Dia mengatakan pidato itu juga berisi catatan peringatan kepada Israel bahwa itu tidak takut perang dan bahwa “siapa pun yang memulai perang dengan Suriah … akan menyesalinya”.
“Ini adalah pesan yang diarahkan ke Israel, dan itu menandai keberangkatan yang sangat signifikan dari apa yang kami dengar darinya dan kadang -kadang tidak terdengar darinya ketika Israel menyerang Suriah,” kata Elmasry.
“Saya pikir kita berada di titik kritis yang berpotensi berbahaya dan itu benar -benar akan turun ke, saya pikir, sejauh mana Donald Trump dan Amerika Serikat bersedia untuk mengendalikan Israel,” katanya.
“Ini adalah situasi yang sangat sulit di Suriah. Anda berbicara tentang masyarakat yang sangat multietnis. Anda memiliki kekuatan luar, dimulai dengan Israel, mencoba untuk memecah -belah negara itu dan membangun sistem separatis, jika Anda mau, di Suriah,” kata Elmasry.
Siklus Kekerasan
Eskalasi di Suriah dimulai dengan penculikan tit-for-tat dan serangan antara faksi-faksi bersenjata Druze dan suku-suku Sunni Badui setempat di provinsi Suwayda.

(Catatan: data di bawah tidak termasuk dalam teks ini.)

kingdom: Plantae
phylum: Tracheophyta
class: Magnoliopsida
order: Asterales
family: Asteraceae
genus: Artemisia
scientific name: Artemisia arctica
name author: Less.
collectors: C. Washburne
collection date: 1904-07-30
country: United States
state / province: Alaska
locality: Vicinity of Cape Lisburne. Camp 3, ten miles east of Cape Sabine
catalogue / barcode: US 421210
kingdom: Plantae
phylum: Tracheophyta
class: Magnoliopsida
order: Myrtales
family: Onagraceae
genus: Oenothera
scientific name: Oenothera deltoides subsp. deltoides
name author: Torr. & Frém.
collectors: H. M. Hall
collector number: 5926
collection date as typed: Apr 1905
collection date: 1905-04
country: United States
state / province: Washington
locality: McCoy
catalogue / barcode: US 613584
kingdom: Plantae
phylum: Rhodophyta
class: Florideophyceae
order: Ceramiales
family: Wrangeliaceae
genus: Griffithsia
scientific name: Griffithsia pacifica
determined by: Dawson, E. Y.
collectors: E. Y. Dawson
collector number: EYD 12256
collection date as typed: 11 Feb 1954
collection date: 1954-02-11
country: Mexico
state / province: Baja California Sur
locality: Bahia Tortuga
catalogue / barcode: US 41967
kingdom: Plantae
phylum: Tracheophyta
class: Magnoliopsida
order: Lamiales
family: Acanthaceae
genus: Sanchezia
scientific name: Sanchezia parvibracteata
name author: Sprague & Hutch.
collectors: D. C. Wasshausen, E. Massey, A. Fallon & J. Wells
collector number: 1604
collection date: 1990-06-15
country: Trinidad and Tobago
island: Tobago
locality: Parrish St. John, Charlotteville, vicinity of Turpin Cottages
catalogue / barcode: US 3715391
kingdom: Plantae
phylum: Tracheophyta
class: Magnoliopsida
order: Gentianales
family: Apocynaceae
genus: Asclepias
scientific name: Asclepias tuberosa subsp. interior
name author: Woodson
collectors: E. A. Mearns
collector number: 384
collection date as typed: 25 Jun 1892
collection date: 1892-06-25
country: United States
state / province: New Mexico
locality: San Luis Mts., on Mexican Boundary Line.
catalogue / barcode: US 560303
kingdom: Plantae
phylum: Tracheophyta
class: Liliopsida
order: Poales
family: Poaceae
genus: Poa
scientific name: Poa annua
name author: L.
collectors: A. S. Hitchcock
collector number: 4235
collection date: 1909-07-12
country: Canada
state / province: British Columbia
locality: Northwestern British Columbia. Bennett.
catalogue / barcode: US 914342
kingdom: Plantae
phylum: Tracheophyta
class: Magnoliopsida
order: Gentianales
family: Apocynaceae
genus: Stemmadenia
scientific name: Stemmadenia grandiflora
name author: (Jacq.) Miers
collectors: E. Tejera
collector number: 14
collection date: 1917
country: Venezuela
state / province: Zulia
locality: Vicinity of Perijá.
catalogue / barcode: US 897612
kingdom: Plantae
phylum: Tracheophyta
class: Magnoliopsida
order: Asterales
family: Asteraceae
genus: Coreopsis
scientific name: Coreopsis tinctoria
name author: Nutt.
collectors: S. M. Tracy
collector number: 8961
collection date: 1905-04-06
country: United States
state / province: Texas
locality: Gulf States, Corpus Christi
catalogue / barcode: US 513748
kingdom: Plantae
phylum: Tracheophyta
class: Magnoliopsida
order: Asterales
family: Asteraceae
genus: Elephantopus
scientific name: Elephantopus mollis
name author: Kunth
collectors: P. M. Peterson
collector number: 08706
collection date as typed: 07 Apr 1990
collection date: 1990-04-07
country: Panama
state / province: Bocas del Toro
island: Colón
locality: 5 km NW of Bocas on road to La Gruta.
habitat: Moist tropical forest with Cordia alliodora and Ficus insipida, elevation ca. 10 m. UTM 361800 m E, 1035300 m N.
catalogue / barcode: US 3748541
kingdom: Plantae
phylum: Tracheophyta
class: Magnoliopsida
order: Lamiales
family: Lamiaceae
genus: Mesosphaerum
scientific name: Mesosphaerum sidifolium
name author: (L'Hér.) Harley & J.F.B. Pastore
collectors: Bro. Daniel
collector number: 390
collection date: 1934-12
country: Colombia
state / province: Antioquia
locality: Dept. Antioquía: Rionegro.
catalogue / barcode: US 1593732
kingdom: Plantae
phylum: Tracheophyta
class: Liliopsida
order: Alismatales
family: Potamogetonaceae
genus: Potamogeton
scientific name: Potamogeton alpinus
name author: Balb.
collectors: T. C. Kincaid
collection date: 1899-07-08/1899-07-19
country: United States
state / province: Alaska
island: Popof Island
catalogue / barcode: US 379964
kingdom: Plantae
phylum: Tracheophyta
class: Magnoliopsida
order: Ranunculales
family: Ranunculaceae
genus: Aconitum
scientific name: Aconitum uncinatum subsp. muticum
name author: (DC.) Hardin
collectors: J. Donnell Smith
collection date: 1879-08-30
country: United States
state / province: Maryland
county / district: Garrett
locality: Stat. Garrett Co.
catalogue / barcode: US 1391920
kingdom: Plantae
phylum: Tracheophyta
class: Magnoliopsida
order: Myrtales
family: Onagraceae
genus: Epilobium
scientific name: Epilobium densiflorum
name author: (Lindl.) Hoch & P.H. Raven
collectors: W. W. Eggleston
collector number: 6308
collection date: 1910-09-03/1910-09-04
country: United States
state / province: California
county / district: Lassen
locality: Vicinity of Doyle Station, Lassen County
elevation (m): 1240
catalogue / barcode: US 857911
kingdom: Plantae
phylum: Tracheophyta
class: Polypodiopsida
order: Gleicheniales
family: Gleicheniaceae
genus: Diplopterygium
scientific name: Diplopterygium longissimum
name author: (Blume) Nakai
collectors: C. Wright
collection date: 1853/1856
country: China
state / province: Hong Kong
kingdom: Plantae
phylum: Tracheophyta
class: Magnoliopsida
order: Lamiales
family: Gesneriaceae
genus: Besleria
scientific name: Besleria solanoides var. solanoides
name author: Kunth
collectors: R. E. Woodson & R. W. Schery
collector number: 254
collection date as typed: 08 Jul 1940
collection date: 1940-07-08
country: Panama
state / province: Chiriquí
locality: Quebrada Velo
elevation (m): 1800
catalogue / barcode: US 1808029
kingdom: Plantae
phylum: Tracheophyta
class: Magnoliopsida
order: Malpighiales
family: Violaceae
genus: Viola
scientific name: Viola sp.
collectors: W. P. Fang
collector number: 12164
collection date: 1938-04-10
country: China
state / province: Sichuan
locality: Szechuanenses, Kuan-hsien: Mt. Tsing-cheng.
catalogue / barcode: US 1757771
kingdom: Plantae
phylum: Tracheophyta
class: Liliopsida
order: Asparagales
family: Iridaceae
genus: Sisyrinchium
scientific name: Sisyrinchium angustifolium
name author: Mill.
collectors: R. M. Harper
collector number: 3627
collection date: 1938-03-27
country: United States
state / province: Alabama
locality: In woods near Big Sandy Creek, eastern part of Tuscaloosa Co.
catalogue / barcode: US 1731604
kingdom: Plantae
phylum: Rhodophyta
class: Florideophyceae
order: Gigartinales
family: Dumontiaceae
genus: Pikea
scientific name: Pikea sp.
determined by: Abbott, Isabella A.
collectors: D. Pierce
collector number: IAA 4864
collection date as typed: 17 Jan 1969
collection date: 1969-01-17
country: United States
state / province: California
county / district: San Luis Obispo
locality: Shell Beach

Pasukan pemerintah yang campur tangan untuk memulihkan ketertiban bentrok dengan Druze, dengan laporan pasukan Suriah melakukan pelanggaran, menurut monitor dan analis setempat.
Tindakan yang dilakukan oleh anggota pasukan keamanan – diakui sebagai “tindakan kriminal yang melanggar hukum” oleh kepresidenan Suriah – telah memberi Israel dalih untuk membombardir Suriah karena membangun pangkalan militer di zona penyangga demiliterisasi dengan Suriah yang direbut oleh pasukannya.